Director’s Colomn: COOL School Reform

Last month, IJCR launched its COOL School Reform initiative at a nationwide conference of state legislators in Dallas. The initiative addresses a significant problem identified in Gary Tobin and Dennis Ybarra’s recent book, The Trouble with Textbooks (TwT): foreign-funded supplemental educational materials (SEMs) which distort children’s perceptions of Israel and the Jewish people. TwT shows that many of the worst SEMs are funded by foreign governments or organizations that are ideologically committed to destroying the State of Israel. COOL School Reform would require County Of Origin Labeling on SEMs that are distributed in the public schools, so that parents will know what foreign anti-Israel materials are given to their children.

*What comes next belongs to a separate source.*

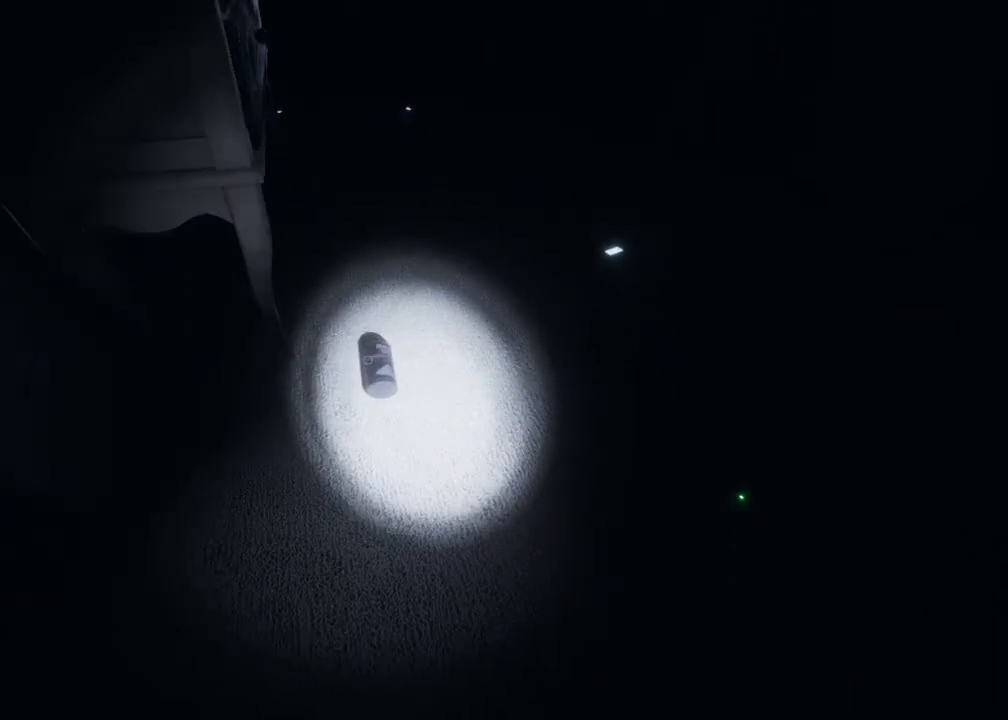
{"buttons": [], "left_stick": "center", "right_stick": "center", "events": [[83, "X", "down"], [117, "X", "up"]]}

Most Quad readers know that TwT identified a host of problems with American public school textbooks distributed by major publishers. In some cases, this can include flagrant anti-Jewish statements. For instance, Wadsworth/Thomson’s World Civilizations teaches that “There is no record of any important [early] Jewish contributions to the sciences.” Others use skeptical tones to describe Jewish and Christian views, while presenting Muslim beliefs as fact. One example is Holt, Rinehart and Winston’s World History: Continuity and Change (Teacher’s Edition 1999), which teaches that the Ten Commandments are “Moral laws Moses claimed to have received from the Hebrew god Yahweh on Mount Sinai” (emphasis added). By contrast, the same textbook instructs that the Qur’an is the “Holy Book of Islam,” which contains “revelations received by Muhammad from God” (emphasis added). Similarly, many textbooks uncritically adopt Arab anti-Israel propaganda, such as when Pearson Scott Foresman’s The World teaches that “Christianity was started by a young Palestinian named Jesus.” IJCR has urged states, school districts, and nonprofit agencies to monitor textbooks more carefully in the adoption process in order to eliminate such distortions.

Equally important, however, are similar problems which appear in SEMs which teachers routinely distribute directly to their students. SEMs may include outside readings, DVDs, exercises, lesson plans, posters, brochures, and teacher trainings. While textbook content must conform to state and local standards and curricula, many systems provide no such controls on SEMs. This means that they are even more likely to contain the same problems as textbooks but elude any form of monitoring. The Middle East Cultural and Information Center has distributed handouts to teachers which describe “depopulated Arab villages” in “Al Nakhba” [“The Catastrophe,” i.e. Israel’s founding] with the title, “The History of the Middle East is Inseparable from Colonialism.” Arab World and Islamic Resources, funded in part by the Saudi oil company ARAMCO, distributes the Arab World Studies Notebook. The Notebook characterizes Israelis in Jerusalem as “colonialists” and calls for an end to the “colonization” of that city. The Notebook also suggests that teachers ask their students to “practice” phrases such as “alhamdu-lillah” which means “the praise belongs to God.” The Arab World Studies Notebook blames Israel alone for the wars in a way that asserts directly what the textbooks simply imply. This is a soft-pedaled way to say: the Arab armies attacked Israel to destroy the new state. Dennis Ybarra has shown that some of the worst SEMs are funded by foreign entities. “Our analysis of foreign-funded supplemental materials found that the supplements to textbooks, however problematic the books may be, are often no better, and in many cases, they are much worse,” Ybarra said.

COOL school reform, or country of origin labeling, is a state and federal legislative strategy to eliminate biased foreign-funded SEM’s in social studies classrooms. COOL requires disclosure and transparency. That’s all. But in many cases, that should be enough. The idea is to require schools that disseminate foreign-funded social studies materials to label them as such and to provide disclosure both to parents and to state and federal education departments. Fundamentally, the concept is that parents have a right to know when their children are indoctrinated with anti-Israel material. COOL school reform takes a page from agricultural policy. The 2002 and 2008 federal Farm Bills established mandatory COOL labeling for many fresh meat products, such as chicken, ground beef, pork chops, and steaks. These requirements have been in effect since last September. The question is whether parents should not be given as much information about their children’s education as they are getting about their chicken wings.